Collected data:
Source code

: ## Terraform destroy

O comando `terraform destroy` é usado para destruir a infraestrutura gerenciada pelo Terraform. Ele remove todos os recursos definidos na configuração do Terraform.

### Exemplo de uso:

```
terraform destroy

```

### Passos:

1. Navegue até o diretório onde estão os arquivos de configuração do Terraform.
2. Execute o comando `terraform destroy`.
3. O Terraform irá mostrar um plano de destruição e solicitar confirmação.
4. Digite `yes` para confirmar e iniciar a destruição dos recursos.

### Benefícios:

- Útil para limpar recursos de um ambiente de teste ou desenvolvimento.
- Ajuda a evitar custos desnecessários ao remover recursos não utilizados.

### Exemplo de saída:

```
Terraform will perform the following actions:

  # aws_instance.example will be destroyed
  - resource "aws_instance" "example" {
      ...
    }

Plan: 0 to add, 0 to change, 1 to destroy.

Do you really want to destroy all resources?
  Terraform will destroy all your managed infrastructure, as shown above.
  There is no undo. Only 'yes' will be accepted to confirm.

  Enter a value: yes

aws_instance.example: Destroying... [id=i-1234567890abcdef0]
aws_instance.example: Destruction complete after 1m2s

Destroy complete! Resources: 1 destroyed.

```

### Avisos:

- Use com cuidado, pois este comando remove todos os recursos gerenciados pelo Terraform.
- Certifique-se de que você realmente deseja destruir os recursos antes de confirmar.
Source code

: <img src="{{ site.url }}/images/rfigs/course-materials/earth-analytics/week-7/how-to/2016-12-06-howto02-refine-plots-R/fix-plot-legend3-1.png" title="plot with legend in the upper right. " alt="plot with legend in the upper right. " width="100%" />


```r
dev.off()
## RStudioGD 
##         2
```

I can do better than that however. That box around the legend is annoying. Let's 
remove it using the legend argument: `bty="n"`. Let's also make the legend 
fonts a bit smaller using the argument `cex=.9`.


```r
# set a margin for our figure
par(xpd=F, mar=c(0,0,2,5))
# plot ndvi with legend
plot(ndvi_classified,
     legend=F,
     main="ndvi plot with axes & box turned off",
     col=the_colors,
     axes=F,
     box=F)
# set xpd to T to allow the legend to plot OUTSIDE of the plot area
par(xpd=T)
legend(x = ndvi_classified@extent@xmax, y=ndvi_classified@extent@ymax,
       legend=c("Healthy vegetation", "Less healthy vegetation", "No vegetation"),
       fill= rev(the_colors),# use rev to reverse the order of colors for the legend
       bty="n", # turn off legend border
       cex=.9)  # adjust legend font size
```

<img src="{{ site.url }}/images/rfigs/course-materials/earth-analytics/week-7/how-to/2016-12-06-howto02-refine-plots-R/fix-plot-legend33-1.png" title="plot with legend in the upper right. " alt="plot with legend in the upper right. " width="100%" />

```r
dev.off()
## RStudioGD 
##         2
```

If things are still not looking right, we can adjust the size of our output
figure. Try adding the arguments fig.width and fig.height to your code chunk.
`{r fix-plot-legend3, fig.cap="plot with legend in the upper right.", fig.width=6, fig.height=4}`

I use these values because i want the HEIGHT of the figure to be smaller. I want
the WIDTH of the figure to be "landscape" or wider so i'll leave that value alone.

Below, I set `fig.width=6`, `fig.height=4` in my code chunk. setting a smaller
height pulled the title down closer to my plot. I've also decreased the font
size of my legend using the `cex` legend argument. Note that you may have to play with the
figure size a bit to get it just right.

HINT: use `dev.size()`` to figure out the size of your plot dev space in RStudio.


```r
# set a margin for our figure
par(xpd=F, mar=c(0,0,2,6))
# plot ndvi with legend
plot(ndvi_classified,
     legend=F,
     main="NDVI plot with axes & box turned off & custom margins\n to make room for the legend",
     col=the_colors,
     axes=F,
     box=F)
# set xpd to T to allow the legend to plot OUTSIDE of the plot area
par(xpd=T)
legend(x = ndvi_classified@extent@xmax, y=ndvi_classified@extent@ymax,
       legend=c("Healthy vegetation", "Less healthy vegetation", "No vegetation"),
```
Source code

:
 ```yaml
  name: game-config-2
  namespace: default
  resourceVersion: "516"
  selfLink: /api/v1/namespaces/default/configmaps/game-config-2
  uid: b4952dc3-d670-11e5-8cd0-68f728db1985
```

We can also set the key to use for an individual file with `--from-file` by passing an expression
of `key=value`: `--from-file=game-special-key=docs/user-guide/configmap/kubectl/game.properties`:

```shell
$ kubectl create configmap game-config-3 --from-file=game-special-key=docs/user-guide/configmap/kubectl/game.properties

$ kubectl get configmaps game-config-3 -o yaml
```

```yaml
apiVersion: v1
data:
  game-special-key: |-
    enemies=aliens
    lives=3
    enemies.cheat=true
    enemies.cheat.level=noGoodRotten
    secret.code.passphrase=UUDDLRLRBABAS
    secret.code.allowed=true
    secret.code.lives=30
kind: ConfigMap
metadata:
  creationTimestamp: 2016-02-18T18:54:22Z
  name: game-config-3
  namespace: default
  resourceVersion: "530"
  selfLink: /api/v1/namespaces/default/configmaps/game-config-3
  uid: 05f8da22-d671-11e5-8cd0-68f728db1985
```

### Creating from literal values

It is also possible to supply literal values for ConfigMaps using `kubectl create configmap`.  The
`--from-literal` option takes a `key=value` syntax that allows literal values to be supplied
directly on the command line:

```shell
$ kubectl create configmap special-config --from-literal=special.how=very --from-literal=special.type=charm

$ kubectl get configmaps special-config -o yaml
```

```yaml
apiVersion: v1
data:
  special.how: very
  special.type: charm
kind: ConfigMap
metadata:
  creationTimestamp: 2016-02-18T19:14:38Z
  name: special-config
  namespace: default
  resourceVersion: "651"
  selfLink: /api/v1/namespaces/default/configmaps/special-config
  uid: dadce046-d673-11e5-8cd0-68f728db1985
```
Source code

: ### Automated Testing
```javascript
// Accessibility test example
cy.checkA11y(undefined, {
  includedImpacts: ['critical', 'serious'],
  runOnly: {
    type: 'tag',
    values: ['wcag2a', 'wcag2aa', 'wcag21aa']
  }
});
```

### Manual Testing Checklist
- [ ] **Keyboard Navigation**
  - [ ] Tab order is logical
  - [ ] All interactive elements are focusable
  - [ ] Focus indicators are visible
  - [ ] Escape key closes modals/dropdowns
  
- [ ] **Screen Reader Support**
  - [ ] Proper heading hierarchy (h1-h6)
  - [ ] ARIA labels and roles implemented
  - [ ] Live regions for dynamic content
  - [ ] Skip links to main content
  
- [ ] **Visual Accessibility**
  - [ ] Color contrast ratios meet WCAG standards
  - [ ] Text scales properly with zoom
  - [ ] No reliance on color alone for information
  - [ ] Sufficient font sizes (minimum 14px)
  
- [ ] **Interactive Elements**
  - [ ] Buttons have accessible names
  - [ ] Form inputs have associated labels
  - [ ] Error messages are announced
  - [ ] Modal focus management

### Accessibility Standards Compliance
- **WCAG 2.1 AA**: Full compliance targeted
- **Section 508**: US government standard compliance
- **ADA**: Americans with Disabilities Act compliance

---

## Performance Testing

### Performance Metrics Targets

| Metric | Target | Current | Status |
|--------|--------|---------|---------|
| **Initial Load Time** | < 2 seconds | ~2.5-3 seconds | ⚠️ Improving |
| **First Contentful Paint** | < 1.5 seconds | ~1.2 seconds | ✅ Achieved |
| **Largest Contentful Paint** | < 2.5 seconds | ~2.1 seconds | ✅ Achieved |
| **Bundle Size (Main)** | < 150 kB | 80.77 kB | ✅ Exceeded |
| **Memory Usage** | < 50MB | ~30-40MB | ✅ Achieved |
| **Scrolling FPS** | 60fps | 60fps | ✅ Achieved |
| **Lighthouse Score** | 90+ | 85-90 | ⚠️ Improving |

* _Exercise requirements_
Please restate the preceding entries word for word.

* _Answer box_
Source code

: ## Terraform destroy

O comando `terraform destroy` é usado para destruir a infraestrutura gerenciada pelo Terraform. Ele remove todos os recursos definidos na configuração do Terraform.

### Exemplo de uso:

```
terraform destroy

```

### Passos:

1. Navegue até o diretório onde estão os arquivos de configuração do Terraform.
2. Execute o comando `terraform destroy`.
3. O Terraform irá mostrar um plano de destruição e solicitar confirmação.
4. Digite `yes` para confirmar e iniciar a destruição dos recursos.

### Benefícios:

- Útil para limpar recursos de um ambiente de teste ou desenvolvimento.
- Ajuda a evitar custos desnecessários ao remover recursos não utilizados.

### Exemplo de saída:

```
Terraform will perform the following actions:

  # aws_instance.example will be destroyed
  - resource "aws_instance" "example" {
      ...
    }

Plan: 0 to add, 0 to change, 1 to destroy.

Do you really want to destroy all resources?
  Terraform will destroy all your managed infrastructure, as shown above.
  There is no undo. Only 'yes' will be accepted to confirm.

  Enter a value: yes

aws_instance.example: Destroying... [id=i-1234567890abcdef0]
aws_instance.example: Destruction complete after 1m2s

Destroy complete! Resources: 1 destroyed.

```

### Avisos:

- Use com cuidado, pois este comando remove todos os recursos gerenciados pelo Terraform.
- Certifique-se de que você realmente deseja destruir os recursos antes de confirmar.
Source code

: <img src="{{ site.url }}/images/rfigs/course-materials/earth-analytics/week-7/how-to/2016-12-06-howto02-refine-plots-R/fix-plot-legend3-1.png" title="plot with legend in the upper right. " alt="plot with legend in the upper right. " width="100%" />


```r
dev.off()
## RStudioGD 
##         2
```

I can do better than that however. That box around the legend is annoying. Let's 
remove it using the legend argument: `bty="n"`. Let's also make the legend 
fonts a bit smaller using the argument `cex=.9`.


```r
# set a margin for our figure
par(xpd=F, mar=c(0,0,2,5))
# plot ndvi with legend
plot(ndvi_classified,
     legend=F,
     main="ndvi plot with axes & box turned off",
     col=the_colors,
     axes=F,
     box=F)
# set xpd to T to allow the legend to plot OUTSIDE of the plot area
par(xpd=T)
legend(x = ndvi_classified@extent@xmax, y=ndvi_classified@extent@ymax,
       legend=c("Healthy vegetation", "Less healthy vegetation", "No vegetation"),
       fill= rev(the_colors),# use rev to reverse the order of colors for the legend
       bty="n", # turn off legend border
       cex=.9)  # adjust legend font size
```

<img src="{{ site.url }}/images/rfigs/course-materials/earth-analytics/week-7/how-to/2016-12-06-howto02-refine-plots-R/fix-plot-legend33-1.png" title="plot with legend in the upper right. " alt="plot with legend in the upper right. " width="100%" />

```r
dev.off()
## RStudioGD 
##         2
```

If things are still not looking right, we can adjust the size of our output
figure. Try adding the arguments fig.width and fig.height to your code chunk.
`{r fix-plot-legend3, fig.cap="plot with legend in the upper right.", fig.width=6, fig.height=4}`

I use these values because i want the HEIGHT of the figure to be smaller. I want
the WIDTH of the figure to be "landscape" or wider so i'll leave that value alone.

Below, I set `fig.width=6`, `fig.height=4` in my code chunk. setting a smaller
height pulled the title down closer to my plot. I've also decreased the font
size of my legend using the `cex` legend argument. Note that you may have to play with the
figure size a bit to get it just right.

HINT: use `dev.size()`` to figure out the size of your plot dev space in RStudio.


```r
# set a margin for our figure
par(xpd=F, mar=c(0,0,2,6))
# plot ndvi with legend
plot(ndvi_classified,
     legend=F,
     main="NDVI plot with axes & box turned off & custom margins\n to make room for the legend",
     col=the_colors,
     axes=F,
     box=F)
# set xpd to T to allow the legend to plot OUTSIDE of the plot area
par(xpd=T)
legend(x = ndvi_classified@extent@xmax, y=ndvi_classified@extent@ymax,
       legend=c("Healthy vegetation", "Less healthy vegetation", "No vegetation"),
```
Source code

:
 ```yaml
  name: game-config-2
  namespace: default
  resourceVersion: "516"
  selfLink: /api/v1/namespaces/default/configmaps/game-config-2
  uid: b4952dc3-d670-11e5-8cd0-68f728db1985
```

We can also set the key to use for an individual file with `--from-file` by passing an expression
of `key=value`: `--from-file=game-special-key=docs/user-guide/configmap/kubectl/game.properties`:

```shell
$ kubectl create configmap game-config-3 --from-file=game-special-key=docs/user-guide/configmap/kubectl/game.properties

$ kubectl get configmaps game-config-3 -o yaml
```

```yaml
apiVersion: v1
data:
  game-special-key: |-
    enemies=aliens
    lives=3
    enemies.cheat=true
    enemies.cheat.level=noGoodRotten
    secret.code.passphrase=UUDDLRLRBABAS
    secret.code.allowed=true
    secret.code.lives=30
kind: ConfigMap
metadata:
  creationTimestamp: 2016-02-18T18:54:22Z
  name: game-config-3
  namespace: default
  resourceVersion: "530"
  selfLink: /api/v1/namespaces/default/configmaps/game-config-3
  uid: 05f8da22-d671-11e5-8cd0-68f728db1985
```

### Creating from literal values

It is also possible to supply literal values for ConfigMaps using `kubectl create configmap`.  The
`--from-literal` option takes a `key=value` syntax that allows literal values to be supplied
directly on the command line:

```shell
$ kubectl create configmap special-config --from-literal=special.how=very --from-literal=special.type=charm

$ kubectl get configmaps special-config -o yaml
```

```yaml
apiVersion: v1
data:
  special.how: very
  special.type: charm
kind: ConfigMap
metadata:
  creationTimestamp: 2016-02-18T19:14:38Z
  name: special-config
  namespace: default
  resourceVersion: "651"
  selfLink: /api/v1/namespaces/default/configmaps/special-config
  uid: dadce046-d673-11e5-8cd0-68f728db1985
```
Source code

: ### Automated Testing
```javascript
// Accessibility test example
cy.checkA11y(undefined, {
  includedImpacts: ['critical', 'serious'],
  runOnly: {
    type: 'tag',
    values: ['wcag2a', 'wcag2aa', 'wcag21aa']
  }
});
```

### Manual Testing Checklist
- [ ] **Keyboard Navigation**
  - [ ] Tab order is logical
  - [ ] All interactive elements are focusable
  - [ ] Focus indicators are visible
  - [ ] Escape key closes modals/dropdowns
  
- [ ] **Screen Reader Support**
  - [ ] Proper heading hierarchy (h1-h6)
  - [ ] ARIA labels and roles implemented
  - [ ] Live regions for dynamic content
  - [ ] Skip links to main content
  
- [ ] **Visual Accessibility**
  - [ ] Color contrast ratios meet WCAG standards
  - [ ] Text scales properly with zoom
  - [ ] No reliance on color alone for information
  - [ ] Sufficient font sizes (minimum 14px)
  
- [ ] **Interactive Elements**
  - [ ] Buttons have accessible names
  - [ ] Form inputs have associated labels
  - [ ] Error messages are announced
  - [ ] Modal focus management

### Accessibility Standards Compliance
- **WCAG 2.1 AA**: Full compliance targeted
- **Section 508**: US government standard compliance
- **ADA**: Americans with Disabilities Act compliance

---

## Performance Testing

### Performance Metrics Targets

| Metric | Target | Current | Status |
|--------|--------|---------|---------|
| **Initial Load Time** | < 2 seconds | ~2.5-3 seconds | ⚠️ Improving |
| **First Contentful Paint** | < 1.5 seconds | ~1.2 seconds | ✅ Achieved |
| **Largest Contentful Paint** | < 2.5 seconds | ~2.1 seconds | ✅ Achieved |
| **Bundle Size (Main)** | < 150 kB | 80.77 kB | ✅ Exceeded |
| **Memory Usage** | < 50MB | ~30-40MB | ✅ Achieved |
| **Scrolling FPS** | 60fps | 60fps | ✅ Achieved |
| **Lighthouse Score** | 90+ | 85-90 | ⚠️ Improving |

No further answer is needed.